PIP: Guatemala vital statistics data on maternal mortality from official sources is variable. Generally about 5% of all deaths among women 10-49 years old are attributed to maternal mortality. This analysis of birth and death certificates for 1986 reveals a J-shaped curve for the maternal mortality ratio by age. The indigenous population had higher rates in all departments. The highest maternal mortality ratio (MMR) in 22 departments was in the department of Alta Verapaz (214.2/100,000 live births). The lowest MMR was found in Progreso department. The MMR in 1986 was calculated as 132.5/100,000 live births for Guatemala, or 1 pregnant woman's death every day. Among 8 health regions, the northern health region had the highest MMR (213.3/100,000). The metropolitan region had the lowest MMR (84.9/100,000). Hospital deliveries ranged from 4.7% for the northwest region to 70.7% for the metropolitan region. MMR was found to decrease by about 1/100,000 for every increase in the percentage of hospital-based deliveries, with the exception of the indigenous population, where MMR increased for every 1% increase in hospital-based deliveries. MMR was higher in hospitals for most regions.
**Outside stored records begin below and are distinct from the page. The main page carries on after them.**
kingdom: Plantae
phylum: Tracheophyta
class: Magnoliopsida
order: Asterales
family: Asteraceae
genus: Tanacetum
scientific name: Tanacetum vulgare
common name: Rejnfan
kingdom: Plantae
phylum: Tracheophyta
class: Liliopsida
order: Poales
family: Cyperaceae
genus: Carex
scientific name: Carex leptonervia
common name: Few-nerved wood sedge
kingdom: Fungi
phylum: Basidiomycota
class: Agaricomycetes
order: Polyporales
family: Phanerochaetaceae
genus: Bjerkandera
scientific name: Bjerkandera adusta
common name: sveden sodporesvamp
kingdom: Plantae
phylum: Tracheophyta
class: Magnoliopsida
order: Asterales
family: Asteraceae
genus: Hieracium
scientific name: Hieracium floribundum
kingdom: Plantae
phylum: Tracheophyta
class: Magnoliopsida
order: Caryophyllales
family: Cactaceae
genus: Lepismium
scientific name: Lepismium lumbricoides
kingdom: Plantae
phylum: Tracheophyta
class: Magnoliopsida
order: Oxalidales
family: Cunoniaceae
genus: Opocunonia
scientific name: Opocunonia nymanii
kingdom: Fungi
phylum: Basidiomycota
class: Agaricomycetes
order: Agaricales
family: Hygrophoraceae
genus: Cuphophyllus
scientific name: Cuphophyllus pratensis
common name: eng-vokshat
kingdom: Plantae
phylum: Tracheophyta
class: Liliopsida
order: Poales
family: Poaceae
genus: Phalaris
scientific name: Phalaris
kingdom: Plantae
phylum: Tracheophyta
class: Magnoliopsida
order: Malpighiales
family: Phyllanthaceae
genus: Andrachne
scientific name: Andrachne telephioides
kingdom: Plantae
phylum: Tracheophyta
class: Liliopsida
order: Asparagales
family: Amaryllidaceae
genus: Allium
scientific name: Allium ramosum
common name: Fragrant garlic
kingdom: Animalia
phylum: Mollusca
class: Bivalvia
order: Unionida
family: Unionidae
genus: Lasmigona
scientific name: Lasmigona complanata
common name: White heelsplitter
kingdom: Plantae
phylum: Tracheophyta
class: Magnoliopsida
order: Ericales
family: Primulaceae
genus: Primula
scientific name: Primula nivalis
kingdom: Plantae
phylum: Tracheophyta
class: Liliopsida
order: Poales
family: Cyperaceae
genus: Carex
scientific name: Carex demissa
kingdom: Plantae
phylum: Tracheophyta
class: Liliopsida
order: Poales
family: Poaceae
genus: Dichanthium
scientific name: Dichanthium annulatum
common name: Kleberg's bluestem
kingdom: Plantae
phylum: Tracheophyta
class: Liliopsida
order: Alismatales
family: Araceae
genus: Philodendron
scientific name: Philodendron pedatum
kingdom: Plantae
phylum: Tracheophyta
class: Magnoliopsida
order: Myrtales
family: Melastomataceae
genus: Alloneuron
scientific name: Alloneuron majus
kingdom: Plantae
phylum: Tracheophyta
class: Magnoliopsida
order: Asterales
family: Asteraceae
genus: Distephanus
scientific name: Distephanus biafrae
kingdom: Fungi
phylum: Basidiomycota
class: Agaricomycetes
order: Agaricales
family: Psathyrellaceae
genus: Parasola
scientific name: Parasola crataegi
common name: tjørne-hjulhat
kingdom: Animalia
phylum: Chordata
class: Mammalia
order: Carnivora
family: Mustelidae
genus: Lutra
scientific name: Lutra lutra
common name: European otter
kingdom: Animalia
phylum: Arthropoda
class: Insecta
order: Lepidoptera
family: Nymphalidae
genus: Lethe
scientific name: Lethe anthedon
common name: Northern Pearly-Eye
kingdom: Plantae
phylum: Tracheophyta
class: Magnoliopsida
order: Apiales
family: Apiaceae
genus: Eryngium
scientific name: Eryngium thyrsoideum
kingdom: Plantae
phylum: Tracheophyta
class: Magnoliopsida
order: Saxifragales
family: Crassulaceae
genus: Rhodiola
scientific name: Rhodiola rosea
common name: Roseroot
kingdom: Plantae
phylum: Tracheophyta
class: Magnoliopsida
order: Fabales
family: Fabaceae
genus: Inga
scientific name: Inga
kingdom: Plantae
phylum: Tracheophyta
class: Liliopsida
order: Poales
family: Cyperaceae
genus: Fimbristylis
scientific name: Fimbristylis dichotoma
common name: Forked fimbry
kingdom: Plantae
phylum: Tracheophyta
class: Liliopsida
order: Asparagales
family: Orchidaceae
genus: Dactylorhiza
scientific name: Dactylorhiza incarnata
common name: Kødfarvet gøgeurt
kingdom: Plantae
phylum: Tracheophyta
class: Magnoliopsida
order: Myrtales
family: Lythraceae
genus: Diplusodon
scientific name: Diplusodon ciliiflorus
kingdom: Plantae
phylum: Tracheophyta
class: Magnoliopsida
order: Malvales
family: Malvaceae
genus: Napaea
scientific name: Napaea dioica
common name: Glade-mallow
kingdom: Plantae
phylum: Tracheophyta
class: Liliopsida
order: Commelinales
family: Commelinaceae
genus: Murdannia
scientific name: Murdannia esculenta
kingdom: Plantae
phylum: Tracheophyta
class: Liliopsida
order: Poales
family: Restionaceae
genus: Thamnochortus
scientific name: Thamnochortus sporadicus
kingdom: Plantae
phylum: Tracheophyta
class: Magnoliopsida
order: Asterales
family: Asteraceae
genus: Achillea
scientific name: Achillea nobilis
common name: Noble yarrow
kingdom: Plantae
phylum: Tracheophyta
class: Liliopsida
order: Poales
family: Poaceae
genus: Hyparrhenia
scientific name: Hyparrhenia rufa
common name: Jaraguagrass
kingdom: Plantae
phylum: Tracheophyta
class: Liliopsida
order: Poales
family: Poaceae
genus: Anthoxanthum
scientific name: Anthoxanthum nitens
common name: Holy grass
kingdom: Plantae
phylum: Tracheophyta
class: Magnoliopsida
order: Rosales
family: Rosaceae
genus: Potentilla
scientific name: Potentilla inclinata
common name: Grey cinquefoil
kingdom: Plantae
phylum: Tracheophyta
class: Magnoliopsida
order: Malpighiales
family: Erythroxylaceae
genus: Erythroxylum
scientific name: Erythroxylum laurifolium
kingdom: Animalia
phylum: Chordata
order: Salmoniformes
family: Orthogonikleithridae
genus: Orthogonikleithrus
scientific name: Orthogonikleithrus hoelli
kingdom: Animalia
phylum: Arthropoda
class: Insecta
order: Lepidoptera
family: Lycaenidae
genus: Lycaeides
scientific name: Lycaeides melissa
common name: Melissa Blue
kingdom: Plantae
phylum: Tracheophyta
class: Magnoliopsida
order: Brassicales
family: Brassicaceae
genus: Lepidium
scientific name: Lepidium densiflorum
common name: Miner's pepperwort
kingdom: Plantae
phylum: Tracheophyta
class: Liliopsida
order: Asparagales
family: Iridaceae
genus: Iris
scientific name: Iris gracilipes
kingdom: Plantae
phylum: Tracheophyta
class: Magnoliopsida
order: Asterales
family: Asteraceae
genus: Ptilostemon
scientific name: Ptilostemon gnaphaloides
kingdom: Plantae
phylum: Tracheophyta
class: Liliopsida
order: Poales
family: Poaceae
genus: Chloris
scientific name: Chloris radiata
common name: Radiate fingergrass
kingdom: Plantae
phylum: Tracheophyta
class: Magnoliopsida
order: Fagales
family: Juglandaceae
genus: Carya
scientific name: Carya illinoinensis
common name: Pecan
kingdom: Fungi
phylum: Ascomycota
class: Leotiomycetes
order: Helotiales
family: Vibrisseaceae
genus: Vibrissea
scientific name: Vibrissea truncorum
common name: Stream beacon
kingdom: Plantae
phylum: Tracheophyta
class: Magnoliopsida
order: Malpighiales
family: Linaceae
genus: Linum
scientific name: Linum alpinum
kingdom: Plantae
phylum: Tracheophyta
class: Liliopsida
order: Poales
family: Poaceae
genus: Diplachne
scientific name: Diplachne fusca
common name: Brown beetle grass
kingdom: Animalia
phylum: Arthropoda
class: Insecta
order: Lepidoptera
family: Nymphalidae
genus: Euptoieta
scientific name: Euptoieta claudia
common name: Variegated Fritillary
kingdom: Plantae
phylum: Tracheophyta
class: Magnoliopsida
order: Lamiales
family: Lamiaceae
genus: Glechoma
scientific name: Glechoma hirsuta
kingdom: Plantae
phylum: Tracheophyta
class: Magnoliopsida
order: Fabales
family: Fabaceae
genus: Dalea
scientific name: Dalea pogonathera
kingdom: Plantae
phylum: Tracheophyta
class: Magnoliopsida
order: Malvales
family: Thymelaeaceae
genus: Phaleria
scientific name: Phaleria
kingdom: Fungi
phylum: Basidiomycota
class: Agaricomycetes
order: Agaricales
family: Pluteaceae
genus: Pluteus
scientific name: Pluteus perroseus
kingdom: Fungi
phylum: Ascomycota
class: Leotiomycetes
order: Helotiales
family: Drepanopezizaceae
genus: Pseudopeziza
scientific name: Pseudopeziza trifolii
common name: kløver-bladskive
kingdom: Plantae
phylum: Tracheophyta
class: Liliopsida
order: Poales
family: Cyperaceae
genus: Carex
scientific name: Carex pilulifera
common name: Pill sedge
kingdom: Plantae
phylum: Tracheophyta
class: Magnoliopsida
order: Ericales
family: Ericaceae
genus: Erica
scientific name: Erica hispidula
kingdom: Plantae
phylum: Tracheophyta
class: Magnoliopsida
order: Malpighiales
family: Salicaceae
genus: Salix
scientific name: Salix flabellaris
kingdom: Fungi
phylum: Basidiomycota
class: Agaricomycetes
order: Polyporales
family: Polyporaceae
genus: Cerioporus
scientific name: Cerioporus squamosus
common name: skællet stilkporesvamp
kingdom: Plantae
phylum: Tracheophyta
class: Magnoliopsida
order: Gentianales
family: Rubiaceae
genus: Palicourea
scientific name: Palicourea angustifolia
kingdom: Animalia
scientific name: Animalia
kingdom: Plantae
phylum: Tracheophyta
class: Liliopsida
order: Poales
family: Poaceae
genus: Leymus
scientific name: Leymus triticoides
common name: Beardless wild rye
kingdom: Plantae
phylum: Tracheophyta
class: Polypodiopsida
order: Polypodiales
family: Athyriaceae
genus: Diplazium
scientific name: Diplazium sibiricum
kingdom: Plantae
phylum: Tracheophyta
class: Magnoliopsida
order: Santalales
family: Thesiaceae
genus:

Births without medical assistance in 6 out of 8 regions had higher MMRs. For example in the northern region MMR for births without assistance was 3539.8/100,000. 5.5% of Guatemalan women had no assistance with deliveries (98 deaths out of 17,532 live births). Physician-attended deliveries had a MMR of 91.5/100,000, and traditional birth attendant-deliveries had a MMR of 96.6/100,000. In 1986 a UN assessment team found registrations reasonably completed, and estimates of registration were determined to be about 90%. Problems in recording may be due to the absence of any reference to a pregnancy on the death certificate, or the absence of the final cause or autopsy findings on the death certificate.